Your response should consist solely of the lines from the one containing "Continual updates to" through the final line of the entries, repeated exactly.

[[ Given data open ]]

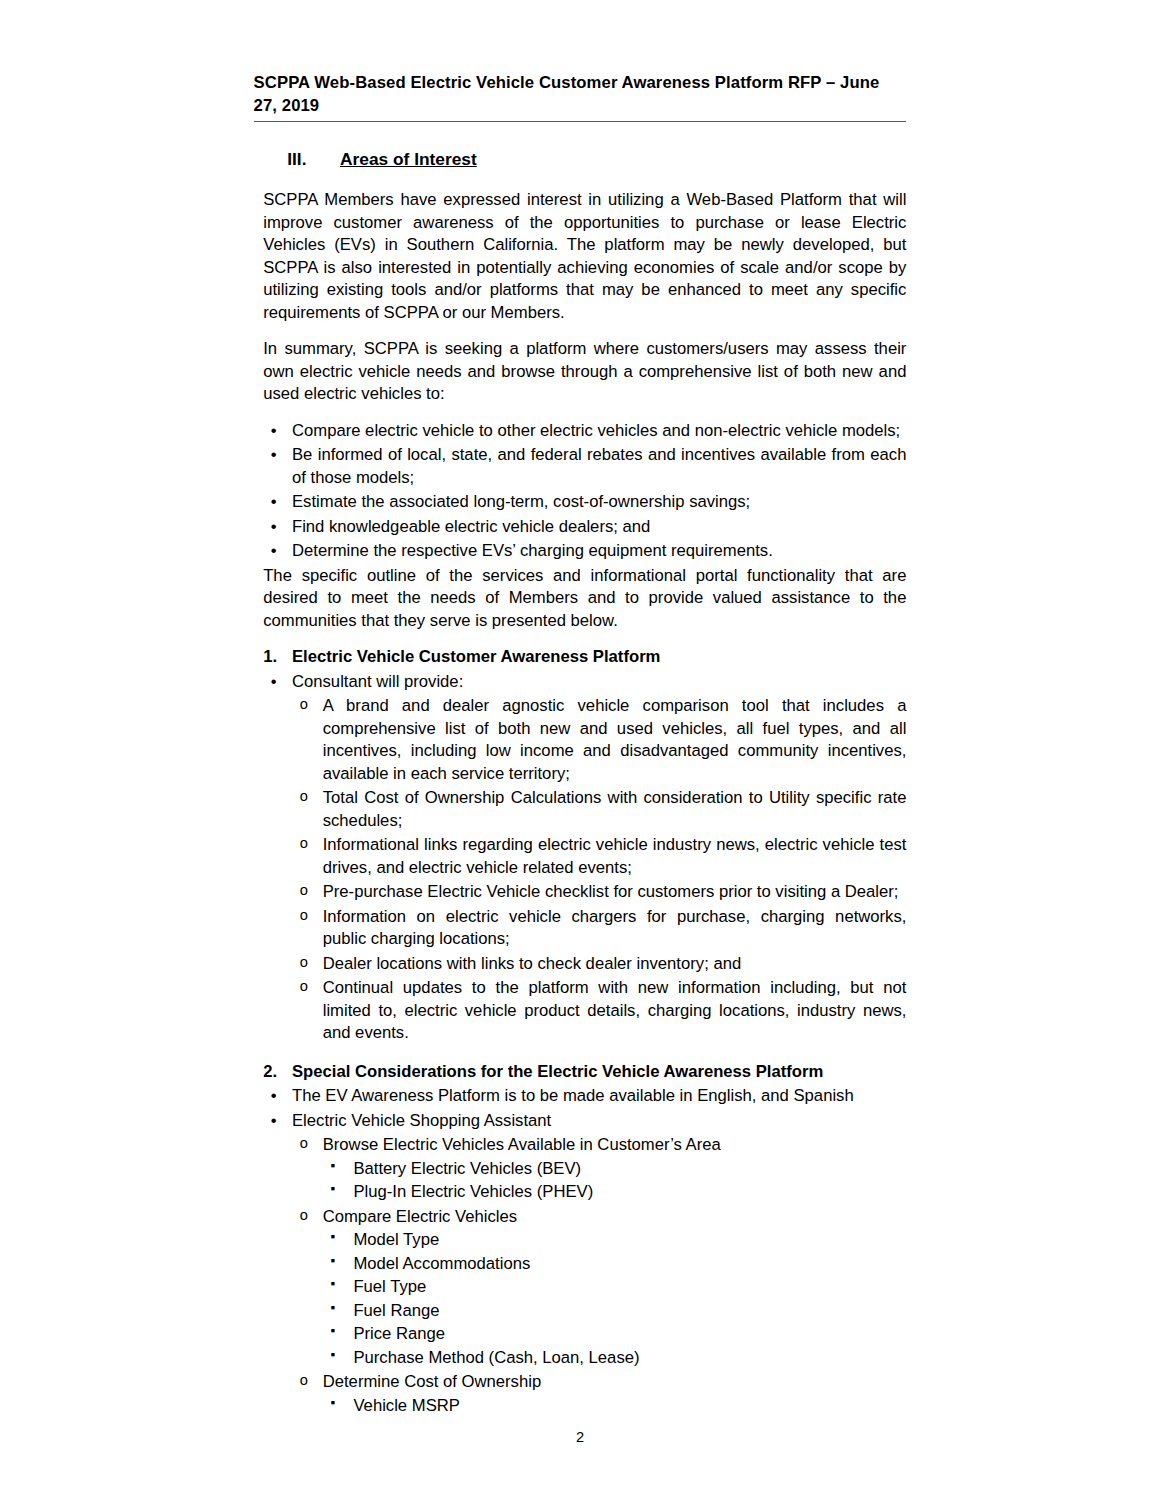SCPPA Web-Based Electric Vehicle Customer Awareness Platform RFP – June 27, 2019
III. Areas of Interest
SCPPA Members have expressed interest in utilizing a Web-Based Platform that will improve customer awareness of the opportunities to purchase or lease Electric Vehicles (EVs) in Southern California. The platform may be newly developed, but SCPPA is also interested in potentially achieving economies of scale and/or scope by utilizing existing tools and/or platforms that may be enhanced to meet any specific requirements of SCPPA or our Members.
In summary, SCPPA is seeking a platform where customers/users may assess their own electric vehicle needs and browse through a comprehensive list of both new and used electric vehicles to:
Compare electric vehicle to other electric vehicles and non-electric vehicle models;
Be informed of local, state, and federal rebates and incentives available from each of those models;
Estimate the associated long-term, cost-of-ownership savings;
Find knowledgeable electric vehicle dealers; and
Determine the respective EVs’ charging equipment requirements.
The specific outline of the services and informational portal functionality that are desired to meet the needs of Members and to provide valued assistance to the communities that they serve is presented below.
1. Electric Vehicle Customer Awareness Platform
Consultant will provide:
A brand and dealer agnostic vehicle comparison tool that includes a comprehensive list of both new and used vehicles, all fuel types, and all incentives, including low income and disadvantaged community incentives, available in each service territory;
Total Cost of Ownership Calculations with consideration to Utility specific rate schedules;
Informational links regarding electric vehicle industry news, electric vehicle test drives, and electric vehicle related events;
Pre-purchase Electric Vehicle checklist for customers prior to visiting a Dealer;
Information on electric vehicle chargers for purchase, charging networks, public charging locations;
Dealer locations with links to check dealer inventory; and
Continual updates to the platform with new information including, but not limited to, electric vehicle product details, charging locations, industry news, and events.
2. Special Considerations for the Electric Vehicle Awareness Platform
The EV Awareness Platform is to be made available in English, and Spanish
Electric Vehicle Shopping Assistant
Browse Electric Vehicles Available in Customer’s Area
Battery Electric Vehicles (BEV)
Plug-In Electric Vehicles (PHEV)
Compare Electric Vehicles
Model Type
Model Accommodations
Fuel Type
Fuel Range
Price Range
Purchase Method (Cash, Loan, Lease)
Determine Cost of Ownership
Vehicle MSRP
2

[[ Given data closed ]]

**Task answer**
Continual updates to the platform with new information including, but not limited to, electric vehicle product details, charging locations, industry news, and events.
2. Special Considerations for the Electric Vehicle Awareness Platform
The EV Awareness Platform is to be made available in English, and Spanish
Electric Vehicle Shopping Assistant
Browse Electric Vehicles Available in Customer’s Area
Battery Electric Vehicles (BEV)
Plug-In Electric Vehicles (PHEV)
Compare Electric Vehicles
Model Type
Model Accommodations
Fuel Type
Fuel Range
Price Range
Purchase Method (Cash, Loan, Lease)
Determine Cost of Ownership
Vehicle MSRP
2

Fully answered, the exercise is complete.